> What is being asked: In the following material, identify every line holding the string "Rendered" and return it.

> Extracted information:
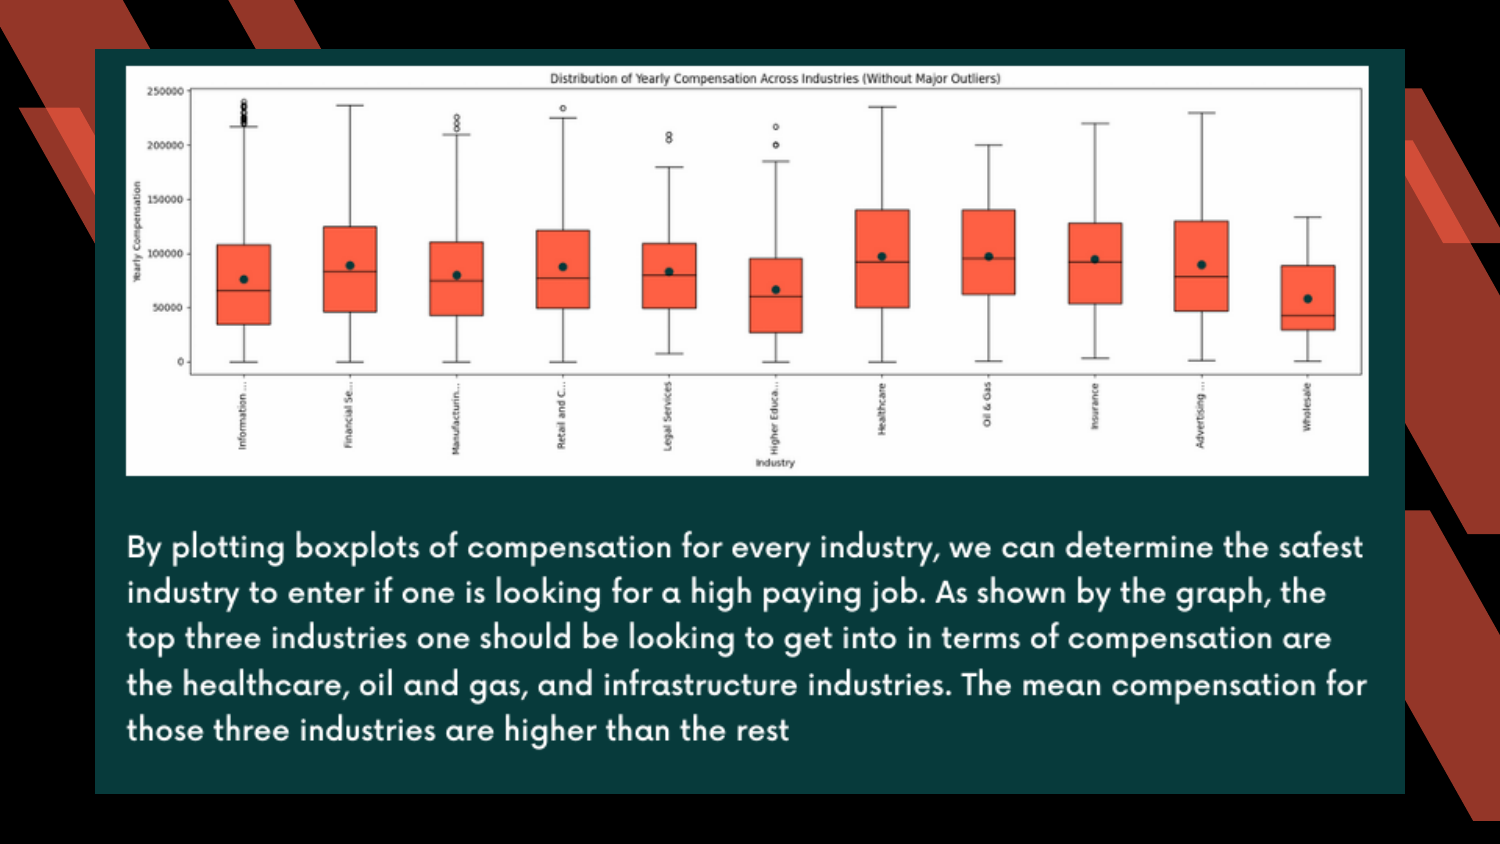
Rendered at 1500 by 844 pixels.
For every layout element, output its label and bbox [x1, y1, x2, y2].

text_box [1409, 510, 1500, 821]
picture [94, 49, 1405, 794]
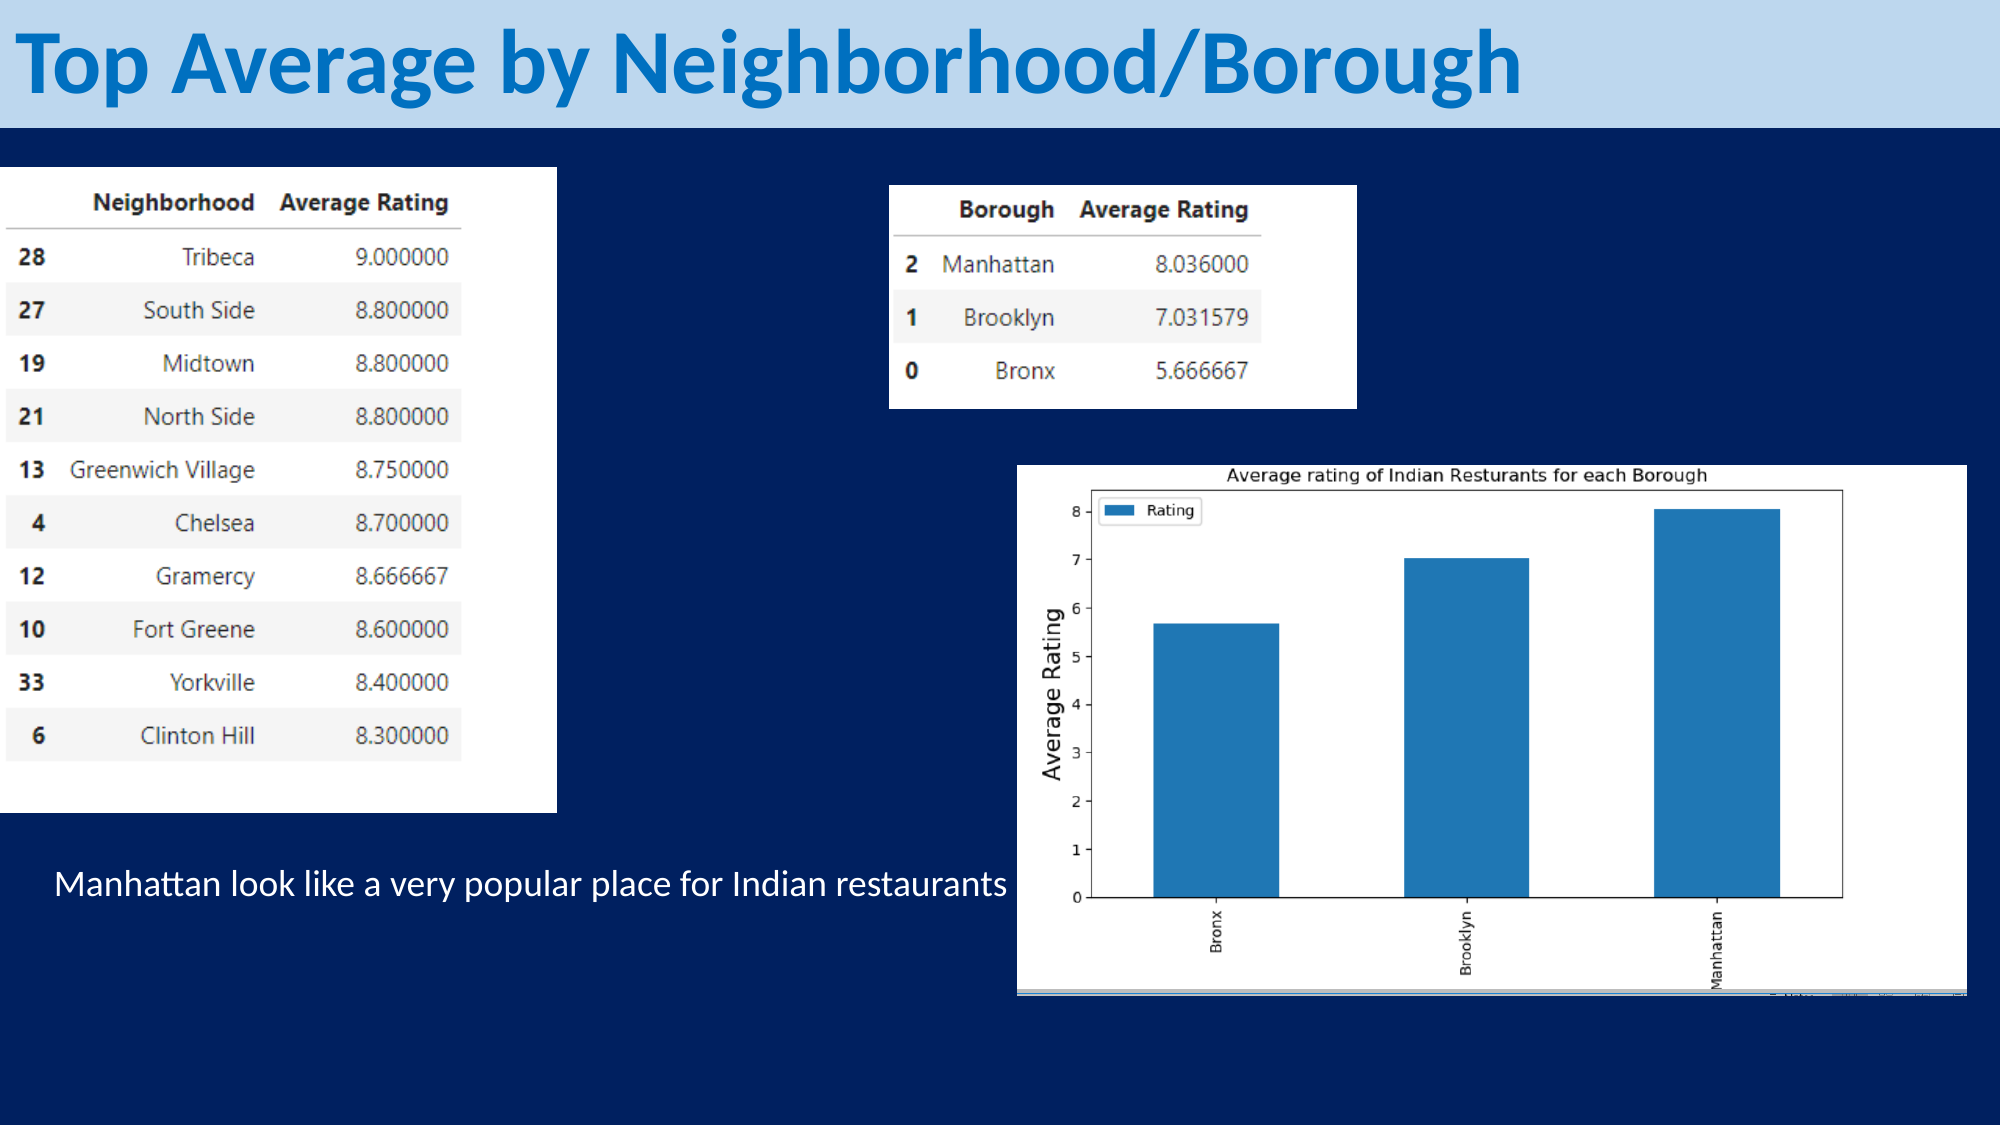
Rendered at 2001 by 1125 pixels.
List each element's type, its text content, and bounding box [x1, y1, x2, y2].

picture [1017, 465, 1967, 996]
picture [0, 167, 557, 813]
text_box Top Average by Neighborhood/Borough [0, 0, 2000, 128]
text_box Manhattan look like a very popular place for Indian restaurants [39, 851, 1017, 912]
picture [889, 185, 1358, 409]
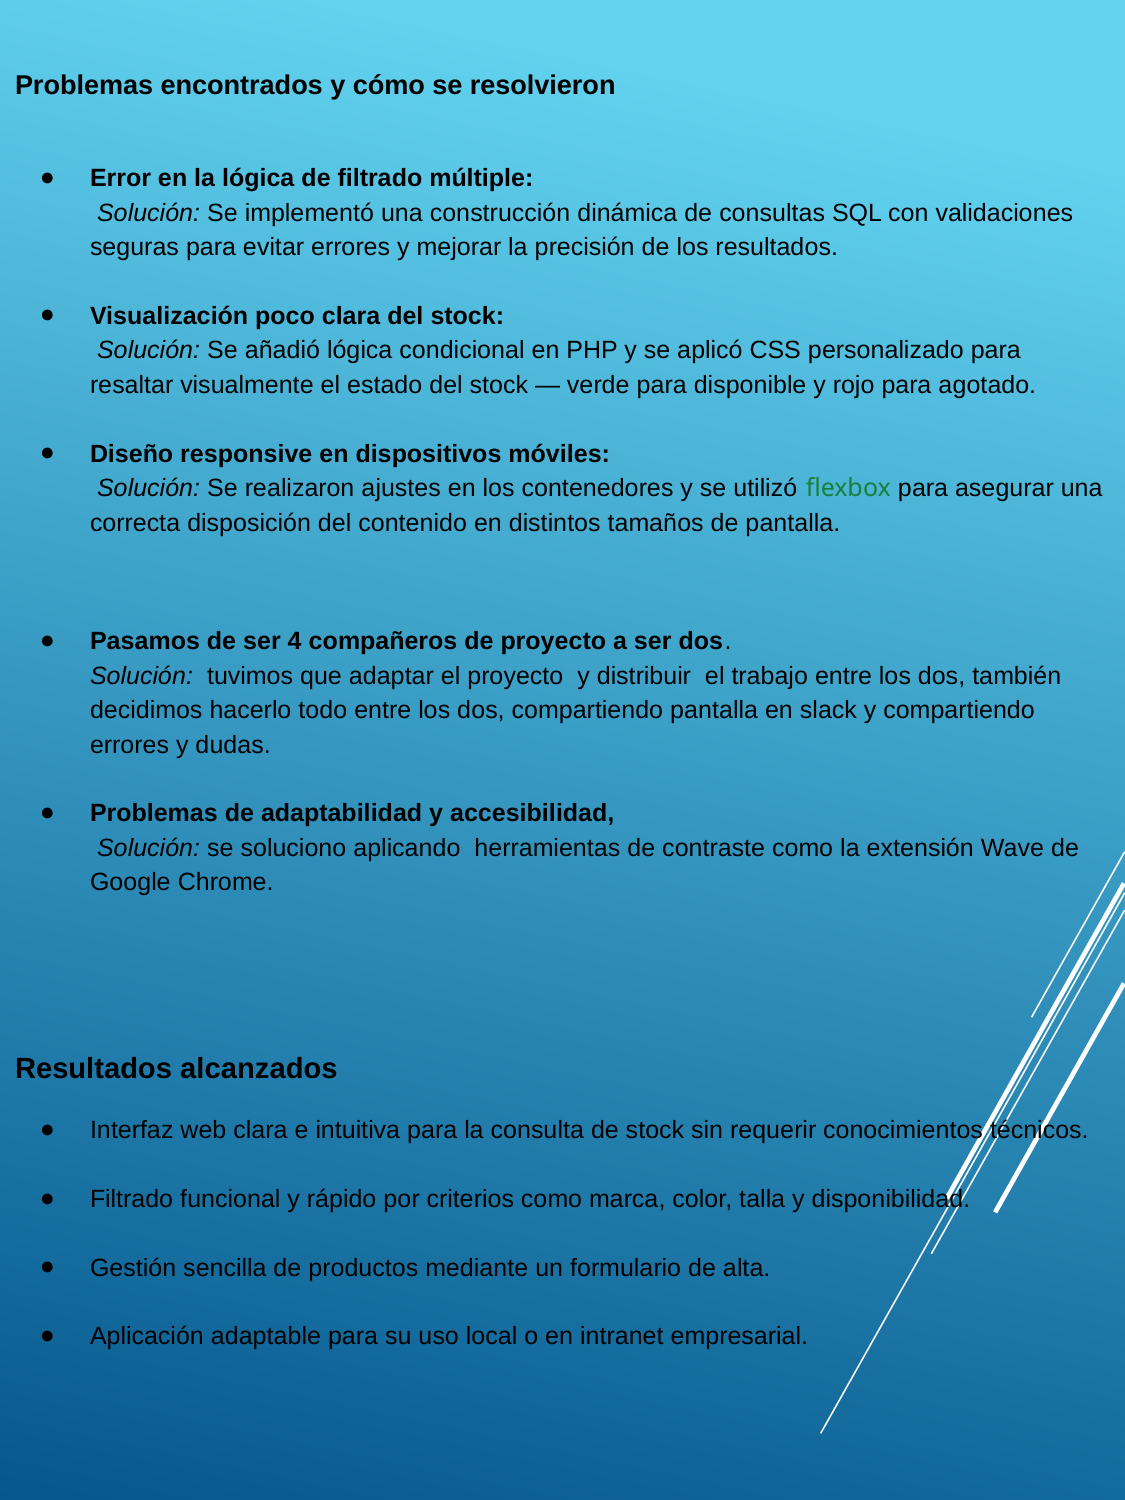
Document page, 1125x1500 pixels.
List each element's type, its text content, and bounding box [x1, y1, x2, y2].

> Expected answer:
Rendered at 1500 by 844 pixels.
Rendered at 2001 by 1125 pixels.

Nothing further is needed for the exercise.